What this exercise asks =>
a. Can you set down, word for word, the part of the passage on DME fuel from power plant CO2 that opens with the words containing "This project is" and closes with "efficiency by 25-30%."?
b. Can you take the article on turning power plant CO2 into DME fuel further, picking up right after its final sentence?

Excerpt =>
While the world grapples with the problem of climate change, it is also necessary to bring down CO2 emissions and pollution levels in 90 cities, which account for a third of the emissions. These emissions are mainly caused by automobile transportation and have exposed a quarter of the population living in these cities to health risks due to tailpipe emissions.

Twin Goals: Cleaner Vehicles, Greener Power

This project is one of the pathways to achieve the twin universal objectives of lowering tailpipe emissions from vehicles and reducing CO2 emissions from power plants, which account for 75% of global greenhouse gas (GHG) emissions. Diesel blended with 20% DME has near-zero particulate emissions and a heat value of 39 Mj/Kg, compared to diesel with a heat value of 42 Mj/Kg. It also increases efficiency by 25-30%.

A Zero Emission Technology Thermal Power Plant uses the CO2 in its flue gas, which is captured and recycled to produce a clean fuel called Dimethyl Ether (DME). DME is a clean fuel that can be used domestically instead of LPG or in transportation as a substitute for diesel or blended with diesel. It results in zero particulate emissions. This fuel can help solve the present uncertainty in the automobile sector by providing a stable alternative fuel without major changes in technology, and it serves as a technological intervention to achieve emission objectives until the next generation of automobiles takes over in the future. DME would result in near-zero CO2 emissions from diesel vehicles, while the power plant would also have zero emissions from its exhaust.

The present thermal power plants operating in India are subcritical plants, and their average efficiency has never exceeded 30%. Super Critical Power Plants in India operate at 40% energy efficiency. These supercritical power plants, using Oxy Fuel Combustion with CO2 sequestration, have an EEF of 45%. India has a total power generation capacity of 346.61 GW and is adding solar power on a large scale. This creates a grid stability problem, and hence, a total of 200 potential sites have been identified for setting up as many large thermal power plants with a total capacity of 428.9 GW, surpassing the existing installed capacity of 346.61 GW, according to a study by the Central Electricity Authority (CEA).

Data provided =>
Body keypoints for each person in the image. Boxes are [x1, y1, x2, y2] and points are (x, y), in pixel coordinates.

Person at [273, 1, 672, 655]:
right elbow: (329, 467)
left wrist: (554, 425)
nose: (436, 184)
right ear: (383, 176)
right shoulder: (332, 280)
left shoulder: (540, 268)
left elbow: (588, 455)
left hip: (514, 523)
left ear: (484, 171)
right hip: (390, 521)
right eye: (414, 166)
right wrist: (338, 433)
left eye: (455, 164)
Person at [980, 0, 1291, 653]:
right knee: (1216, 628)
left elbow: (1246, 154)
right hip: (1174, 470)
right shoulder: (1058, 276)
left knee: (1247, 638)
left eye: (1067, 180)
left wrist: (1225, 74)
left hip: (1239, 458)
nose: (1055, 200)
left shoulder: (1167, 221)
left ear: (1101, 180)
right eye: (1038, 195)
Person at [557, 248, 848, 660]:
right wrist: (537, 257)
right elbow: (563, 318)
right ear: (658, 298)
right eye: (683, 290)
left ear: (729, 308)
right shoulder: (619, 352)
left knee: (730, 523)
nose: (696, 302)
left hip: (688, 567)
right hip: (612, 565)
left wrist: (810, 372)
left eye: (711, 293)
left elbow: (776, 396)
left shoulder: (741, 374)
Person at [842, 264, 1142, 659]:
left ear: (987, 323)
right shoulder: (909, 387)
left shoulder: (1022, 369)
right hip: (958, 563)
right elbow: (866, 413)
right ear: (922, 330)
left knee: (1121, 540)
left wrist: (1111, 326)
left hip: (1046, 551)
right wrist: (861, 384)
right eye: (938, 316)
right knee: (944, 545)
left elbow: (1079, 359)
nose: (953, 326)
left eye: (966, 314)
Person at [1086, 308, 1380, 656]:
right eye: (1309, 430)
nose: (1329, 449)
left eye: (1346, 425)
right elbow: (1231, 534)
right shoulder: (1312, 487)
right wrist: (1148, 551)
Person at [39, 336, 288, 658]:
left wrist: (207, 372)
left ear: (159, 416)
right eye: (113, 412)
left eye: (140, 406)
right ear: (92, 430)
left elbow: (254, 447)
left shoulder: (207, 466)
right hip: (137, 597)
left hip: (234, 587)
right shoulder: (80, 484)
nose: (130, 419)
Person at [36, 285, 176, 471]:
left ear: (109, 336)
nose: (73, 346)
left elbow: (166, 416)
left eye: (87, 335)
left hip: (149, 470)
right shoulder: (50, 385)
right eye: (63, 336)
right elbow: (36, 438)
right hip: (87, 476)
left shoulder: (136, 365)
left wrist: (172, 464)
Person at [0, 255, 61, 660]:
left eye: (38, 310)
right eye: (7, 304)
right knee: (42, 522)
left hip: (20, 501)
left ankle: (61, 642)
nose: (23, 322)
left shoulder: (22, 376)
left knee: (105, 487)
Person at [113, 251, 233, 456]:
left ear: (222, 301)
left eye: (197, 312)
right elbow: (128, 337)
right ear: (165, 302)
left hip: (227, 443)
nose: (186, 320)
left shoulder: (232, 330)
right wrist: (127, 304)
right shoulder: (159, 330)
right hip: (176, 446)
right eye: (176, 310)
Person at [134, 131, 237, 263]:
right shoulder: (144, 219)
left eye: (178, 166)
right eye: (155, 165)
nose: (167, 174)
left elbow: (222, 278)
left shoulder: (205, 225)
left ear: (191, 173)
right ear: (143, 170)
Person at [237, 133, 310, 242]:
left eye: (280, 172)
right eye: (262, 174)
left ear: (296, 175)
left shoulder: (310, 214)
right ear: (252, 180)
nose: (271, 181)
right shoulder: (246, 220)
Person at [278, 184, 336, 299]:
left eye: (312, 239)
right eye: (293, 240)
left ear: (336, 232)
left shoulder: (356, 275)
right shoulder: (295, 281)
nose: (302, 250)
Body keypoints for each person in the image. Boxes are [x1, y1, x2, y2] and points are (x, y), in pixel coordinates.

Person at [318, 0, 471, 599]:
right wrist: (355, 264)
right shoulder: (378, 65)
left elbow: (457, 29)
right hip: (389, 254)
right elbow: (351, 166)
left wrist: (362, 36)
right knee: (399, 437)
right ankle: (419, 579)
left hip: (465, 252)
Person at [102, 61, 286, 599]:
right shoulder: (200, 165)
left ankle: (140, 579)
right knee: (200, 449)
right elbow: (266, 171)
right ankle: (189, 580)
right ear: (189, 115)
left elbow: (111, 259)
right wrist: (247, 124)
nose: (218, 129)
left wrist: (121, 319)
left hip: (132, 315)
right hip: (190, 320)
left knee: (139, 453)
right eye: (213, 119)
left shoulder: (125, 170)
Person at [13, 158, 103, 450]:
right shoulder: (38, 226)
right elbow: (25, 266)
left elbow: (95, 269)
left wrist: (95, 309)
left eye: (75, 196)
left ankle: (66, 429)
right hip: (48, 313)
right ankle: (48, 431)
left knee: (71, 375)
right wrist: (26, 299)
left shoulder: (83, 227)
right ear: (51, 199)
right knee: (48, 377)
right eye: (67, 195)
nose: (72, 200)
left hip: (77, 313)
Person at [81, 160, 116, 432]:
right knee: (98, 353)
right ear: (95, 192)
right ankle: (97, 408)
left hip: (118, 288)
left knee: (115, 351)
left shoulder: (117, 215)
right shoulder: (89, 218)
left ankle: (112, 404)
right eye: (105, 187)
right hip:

Expected outputs =>
a.
This project is one of the pathways to achieve the twin universal objectives of lowering tailpipe emissions from vehicles and reducing CO2 emissions from power plants, which account for 75% of global greenhouse gas (GHG) emissions. Diesel blended with 20% DME has near-zero particulate emissions and a heat value of 39 Mj/Kg, compared to diesel with a heat value of 42 Mj/Kg. It also increases efficiency by 25-30%.

b.
Clean Coal, Bright Future: Polygeneration Power

The push for solar power and wind power aims to increase the Solar wind Mix from 9% to 30%. However, this transition poses a challenge to grid stability. Therefore, the addition of cleaner coal technology is essential for ensuring power system stability and reducing CO2 emissions, especially considering that India is the third-largest emitter of greenhouse gases (GHGs) in the world.

The only long-term solution lies in adopting a polygeneration approach to power production. In this approach, coal/lignite is used to generate power, and the resulting CO2 emissions are utilized to produce a clean fuel called Dimethyl Ether (DME). This approach is imperative because global reserves of petroleum and natural gas are projected to be fully depleted in approximately 50 years. On the other hand, coal/lignite reserves can last for several centuries. Therefore, there will be a need for a cleaner alternative fuel, and DME serves as the silver bullet solution to resolve this paradox.

Fuel Chain Transformation: DME Production and Applications

The fuel chain that has been planned for the present project is first to convert the coal and carbon (from lignite) and carbon dioxide by a patented process of carbon recycling into DME and power in a polygeneration power plant. The process also utilizes methanol to seamlessly produce DME for various purposes:

1. Transportation: Converting diesel vehicles to use DME or DME blends for cleaner emissions.
2. Aviation: DME blends can be used as clean aviation turbine fuel or blended with aviation turbine fuel (ATF).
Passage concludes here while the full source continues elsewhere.